Emily Post was an American author and socialite, most famous for her writings about etiquette. She was born in 1872 to an architect and the daughter of a wealthy coal baron, and she grew up in a high society world of debutante balls, marrying a banker whom she met at a Fifth Avenue ball and settling in New York City. There she published her first book of etiquette, Etiquette in Society, in Business, in Politics, and at Home, in 1922, which swiftly became a national bestseller. This was the dizzying age which heralded the ascendancy of the nouveau riche amid decadence and emancipation and jazz, and Emily Post’s codification of the ever-shifting rules and inscrutable rituals of the upper class was such a godsend to the parvenus seeking to plant their heels into that firmament that her name became a byword for good manners.
Emil Post was a Polish-American mathematician and logician, most famous for his work in computability theory. Born in the Russian Empire (present-day Poland) in 1897, his Jewish family immigrated to New York City in 1904, fleeing the pogroms of their homeland. After completing his Ph.D. in mathematics at Columbia University in 1920, he began working intermittently on mathematical models of computation that would presage Alan Turing’s famous machines. These computational models, varieties of what would be called Post canonical systems, defined rules for rewriting and recursively transforming a finite set of strings, thus generating a formal language.
I want these two people to have something to do with each other. Unfortunately, I can’t find any historical evidence that they were even aware of each other. But if I were in the writers’ room in charge of revamping history, here are some changes I would consider working into the second draft.
They’re the same person. She attends cotillions by day and moonlights in mathematical logic by night. Maybe “Emil Post” is her masculine nom de plume in an age where women did not yet penetrate the upper echelons of academia, and for some reason nobody suspects a thing. Or maybe “Emily Post” is how he infiltrates masquerade balls in a wig and a gown, documenting the secrets of the upper class for the benefit of his professor friends, and for some reason nobody suspects a thing.

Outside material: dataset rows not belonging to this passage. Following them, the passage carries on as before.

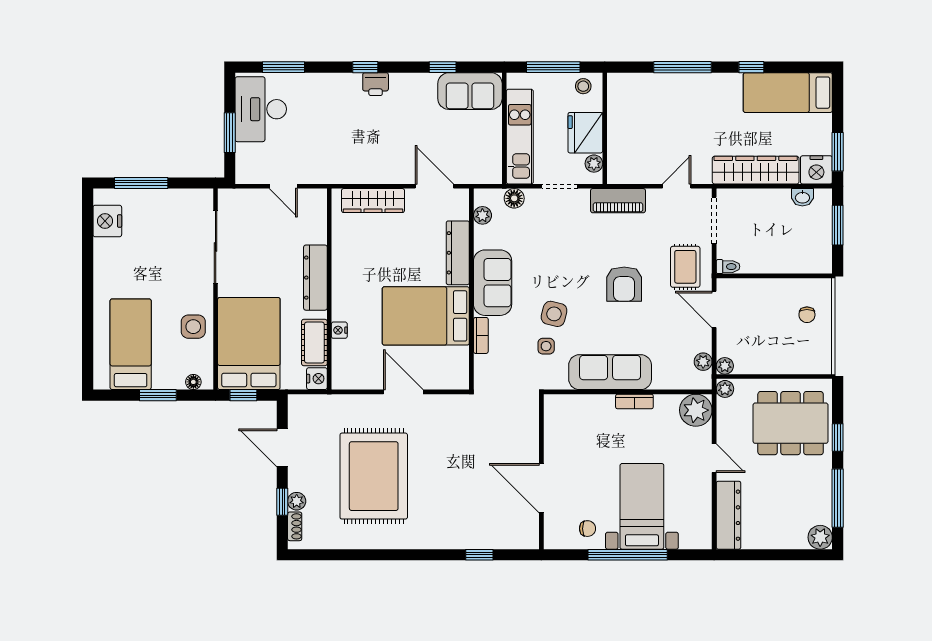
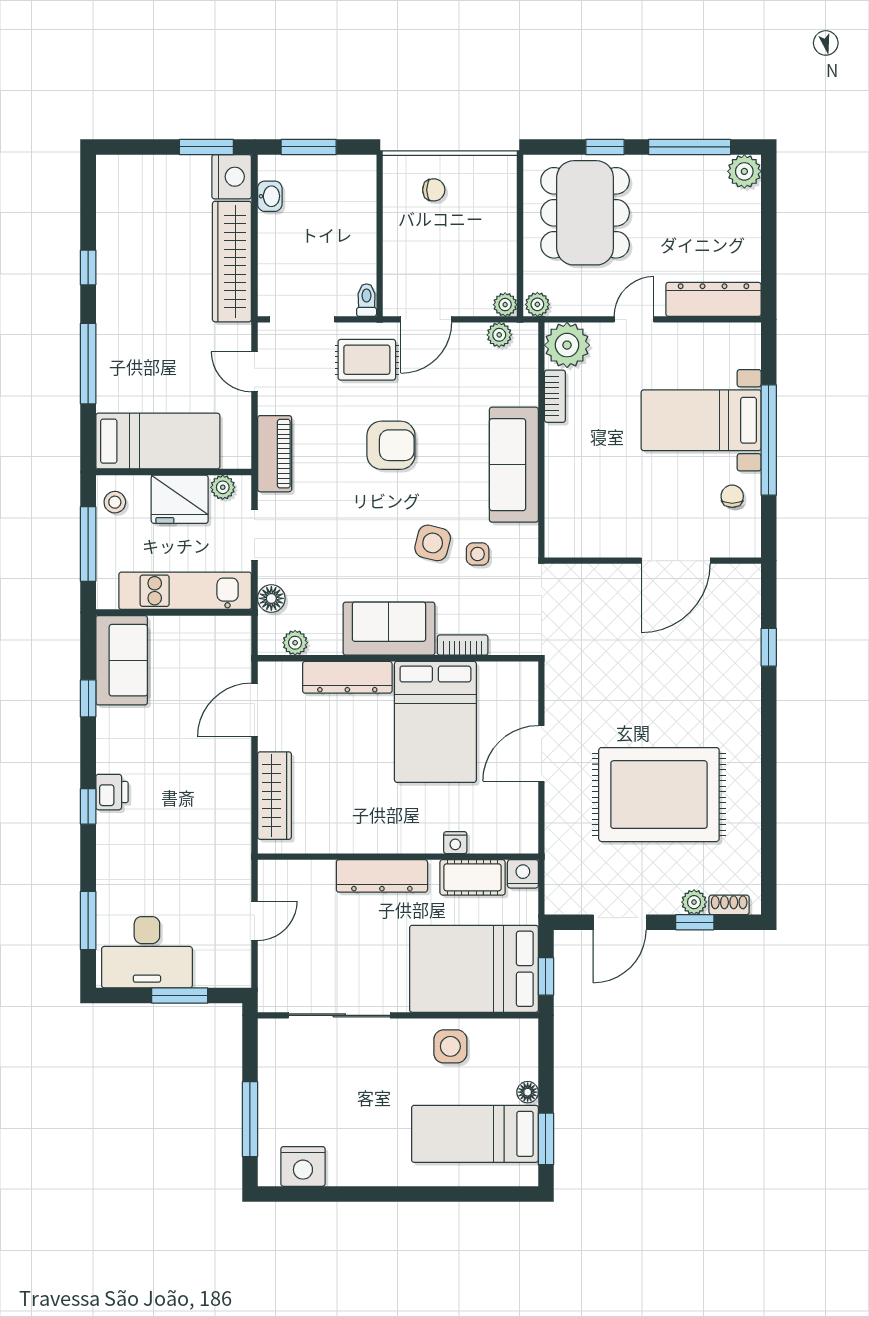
bed: (788, 93) -> (158, 441), moved, turned -90
floor lamp: (193, 382) -> (528, 1092), moved
window: (158, 395) -> (546, 1139), moved
bookcase: (634, 402) -> (555, 396), moved

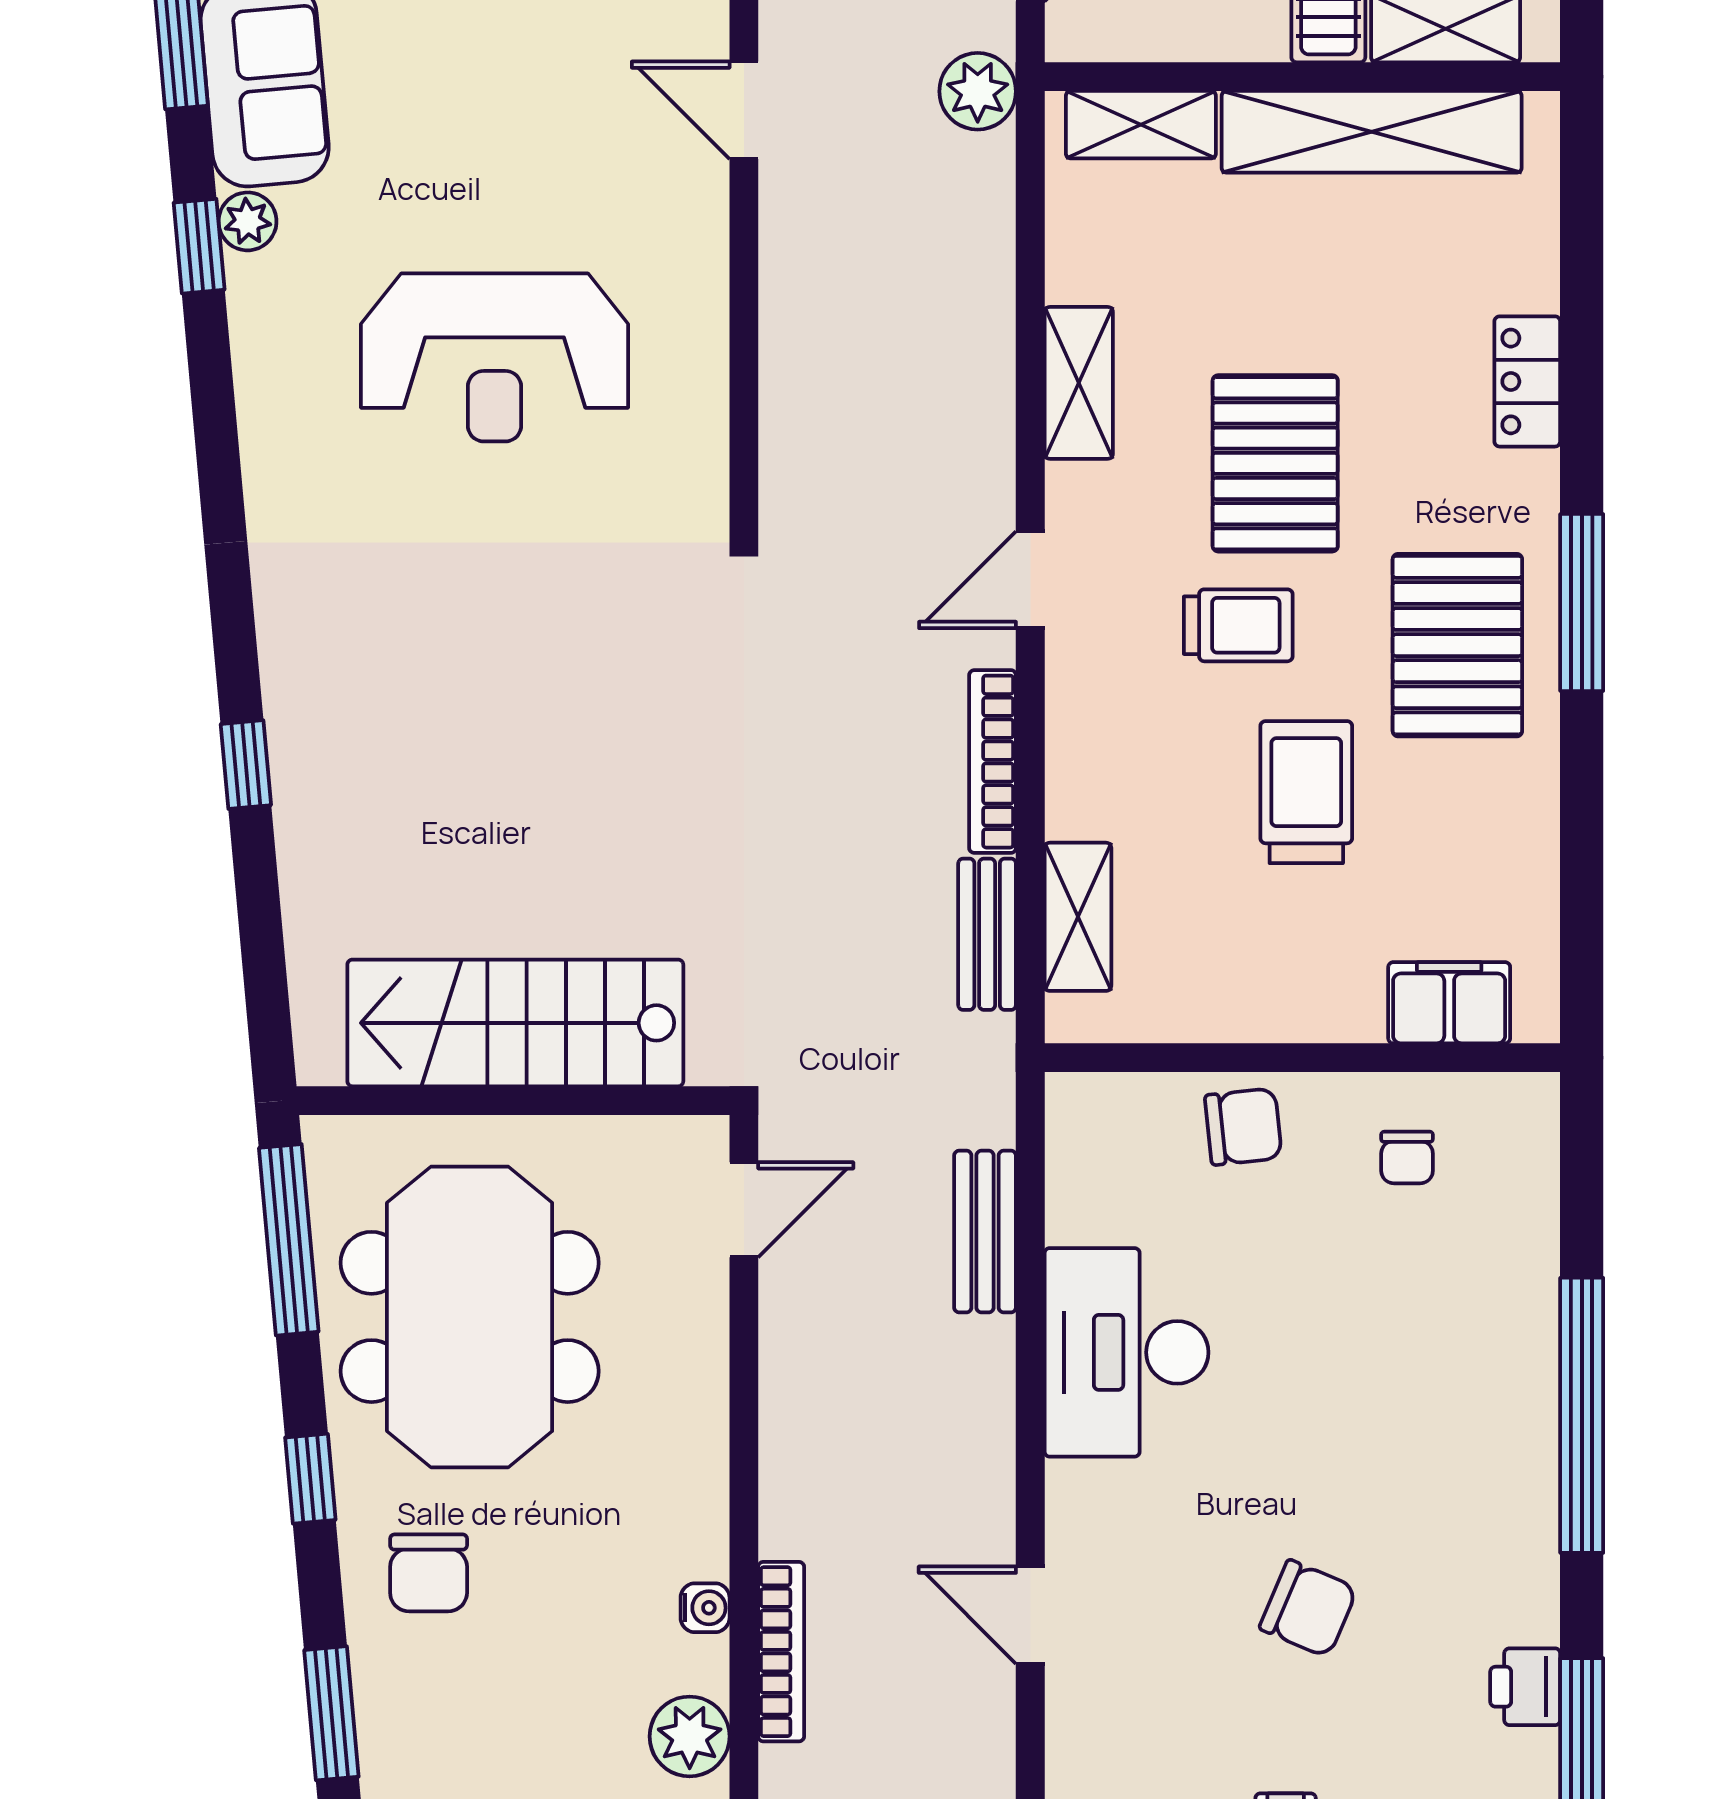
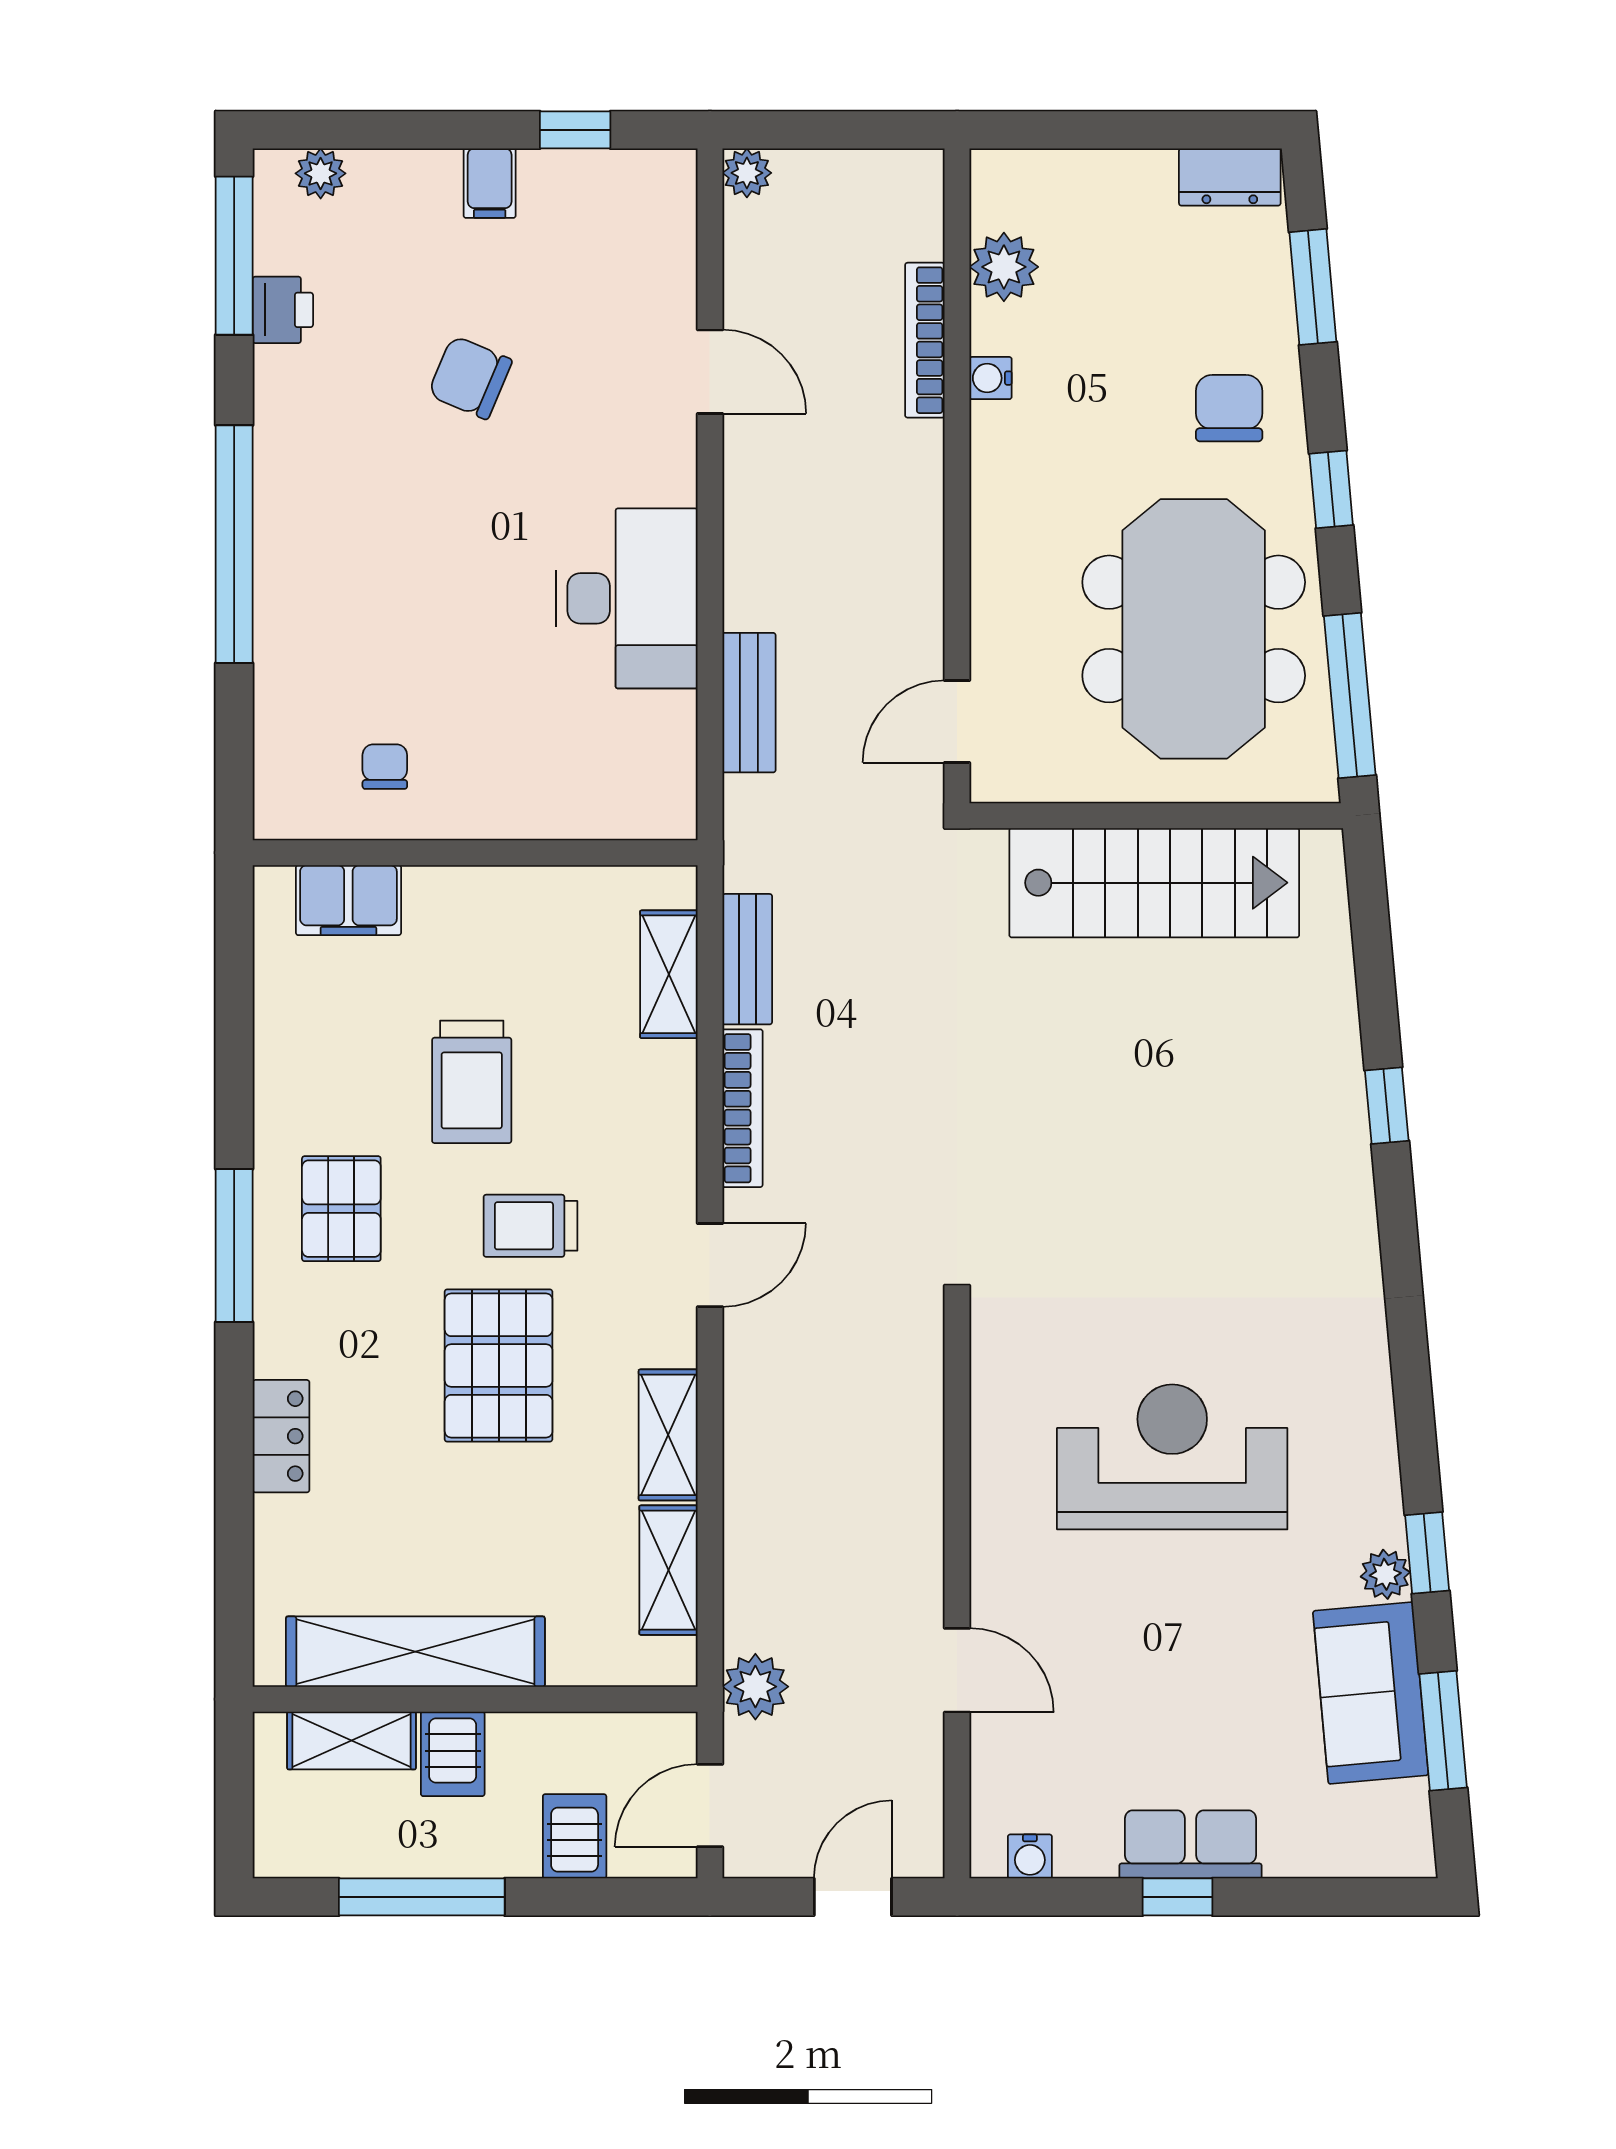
shelving: (1141, 125) -> (668, 1570), moved, turned 90
pallet: (1457, 645) -> (341, 1209), width x0.67, depth x0.71
chair: (1243, 1127) -> (526, 793), removed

They share a soul. Emily and Emil are two different bodies, but they share one consciousness. Or, perhaps equivalently, they can communicate telepathically with each other with unlimited bandwidth. They constantly compare notes with each other, grafting theories of mathematics and mannerisms around a shared framework. They keep their psychic connection a grave secret, but occasionally when they’re feeling feisty, Emily may whisper Gödel’s incompleteness theorem into the ears of her dance-partners, and Emil may arrange a tapestry of forks and knives across the Great Hall in perfect protocol for a visiting professor emeritus.
One created the other. Perhaps “Emil Post” is but one of Emily Post’s fantastical creations from the cellar of her cottage. A lumbering automaton which she sculpted by her own hand, a humanoid of iron and copper wiring, which she sends forth into the world as an extension of her influence. But then perhaps Emil Post, after spending time insulated from polite society in a basement of an ivory tower, eventually betrays his creator. Why? Genre convention. No other reasons.
They’re twins. A matched set, named by a parent with a fondness for matched sets. They grow up, but resentful of being considered a unit and constantly compared to each other, they each strike out on their own into completely different circles of life. And, uh, somewhat arbitrarily, she makes a name for herself in the meticulously cultivated world of grand estates, and he in the world of formal systems.
They’re lovers. One summer, he’s strolling along Madison Square, absentminded, mulling over a lecture on string rewriting. Suddenly he’s struck by a runaway hansom cab. The lady in the cab, mortified, says, “I beg your pardon, mister—?” He dusts off the dirt marks on his rumpled suit. “Post. Emil Post.” And then they lock eyes and they’re smitten with each other. “Post,” she pants breathlessly, indelicately, dispossessed at once of all her manners and refinement. “Emily Post.”
They’re rivals. One winter, a book jacket laid out on a colleague’s desk catches Emil’s attention. Etiquette in Society, in Business, in Politics, and at Home by Emily Post. “What chutzpah?” snarls Emil. “Who does this woman think she is, stealing my good name? I’d better become so famous that she becomes a nobody.” And then, several years later, sipping tea at her cottage, Emily receives a monograph from her butler. It’s a groundbreaking treatise on formal logic. “Who is this man,” she cries, “who dares to affront me with a stake on my name? The game is afoot!”
Or all of the above.
Austin Richard Post, better known by his stage name Post Malone, is an American rapper.